Quote of the Day - Borrow trouble for yourself, if that's your nature, but don't lend it to your neighbours.
If ever there was a horror story about stealing a website, then this case is it: Del Junco v. Hufnagel. Dr. Tirso Del Junco, Jr. is a highly qualified surgeon who assists women with alternative surgeries instead of hysterectomies. For reasons not stated in the opinion, another individual, V. Georges Hufnagel, who had her medical license revoked in California and New York and disciplinary proceedings pending against her in the state of Hawaii, tried to steal Dr. Del Junco's website.
Dr. Del Junco had a website entitled drdeljuncojr.com. Hufnagel started a mimic-style website without the "jr" part of Dr. Del Junco's URL. On her mimic website, she defamed Dr. Del Junco and claimed he was not a vascular surgeon (he is) and he had no specialized training (he does). Unfortunately for Dr. Del Junco, his business started to fall off and he suffered financially as a result of the traffic directed away from his website by the mimic website.
He consequently brought a lawsuit against Ms. Hufnagel and obtained an injunction to prevent her from maintaining the mimic website and continuing to defame him.
That's when the trouble doubled (in the first link above, skip down to page 5). A prior court had found Hufnagel was a "vexatious litigant," and this case proved to be more of the same. She filed a 140-page response to the motion for injunction (you're allowed only 15 pages). When the court granted Dr. Del Junco's injunction, she ignored it. She failed to show up for hearings. She filed papers that didn't comply with court rules. To top it off, she filed and withdrew pleadings at will and without the court's permission.
Then she hired an attorney, but things didn't get better. The attorney and Hufnagel succeeded in delaying the proceedings further. Finally, the trial court stepped in and struck her answer and entered her default. Not surprisingly, she appealed.
The court of appeal had no problem sustaining the trial court's primary orders.
As the justices observed about Hufnagel, "from the start of the case to the time the trial court struck Hufnagel's answer and entered default, Hufnagel showed no interest in taking part in the case or in following orders of the court. All of her actions were those of an obstructionist, not a participant in the process.
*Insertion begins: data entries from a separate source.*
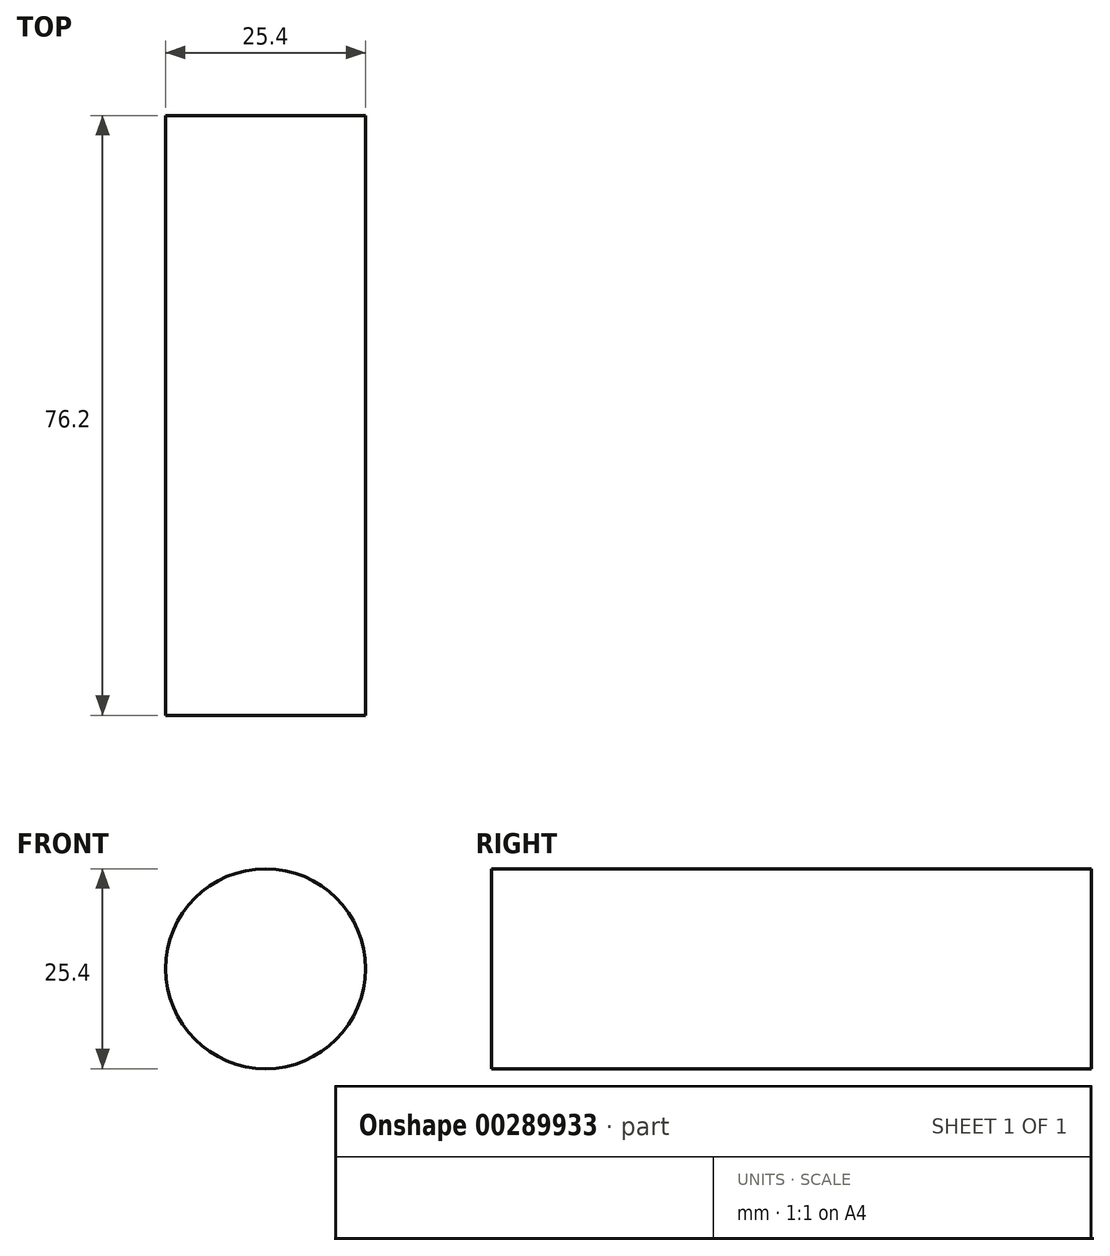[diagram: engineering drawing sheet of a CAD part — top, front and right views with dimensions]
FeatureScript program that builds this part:
annotation { "Feature Type Name" : "Feature", "Feature Type Description" : "" }
export const myFeature = defineFeature(function(context is Context, id is Id, definition is map)
    precondition{}
    {
        {
            var Q0;
            Q0=qCreatedBy(makeId("Front.planeOp"),FACE);
            var sketch = newSketch(context, id + "F0", { "sketchPlane" : qUnion([Q0])});
            skCircle(sketch, "E0", {"center": v(-27.5, 43.54) * mm, "radius": 12.7 * mm});
            skSolve(sketch);
        }
        {
            var Q0;
            Q0 = qSketchRegion(id + "F0", true);
            extrude(context, id + "F1", {"entities" : qUnion([Q0]), "depth" : 76.2 * mm});
        }
    });
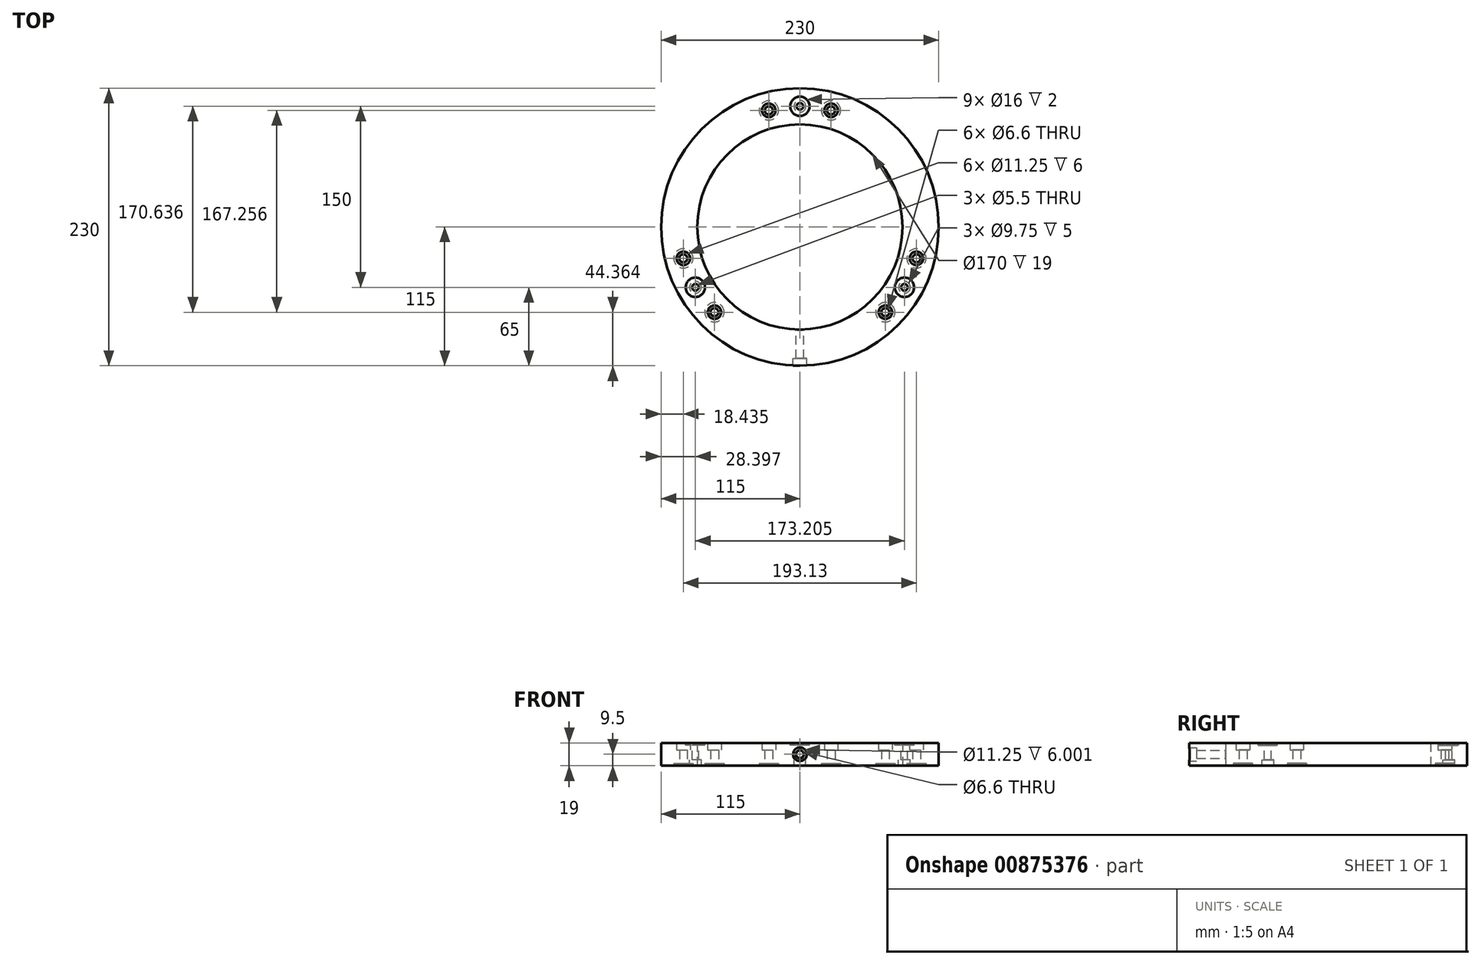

She filed documents in propria persona that did not follow proper form, were lengthy, contained irrelevant information, and violated court rules. She filed documents without serving them. She failed to comply with the injunction and continued to operate the counterfeit web site. She did not pay sanctions when ordered. When she had counsel, things did not improve. Misrepresentations were made to the court, documents were not filed when promised, responses to interrogatories were never delivered, and phone calls were not returned. The actions of Hufnagel and her counsel were willful and deliberate, caused unnecessary delay, and wasted the trial court's resources. The actions caused Dr. Del Junco to incur unnecessary expense."
His final award? $358,724.90, after the court of appeal struck the trial court's award of punitive damages due to a lack of proof of Hufnagel's financial worth.
I'll bet she refused to produce documents detailing her financial worth during the underlying lawsuit.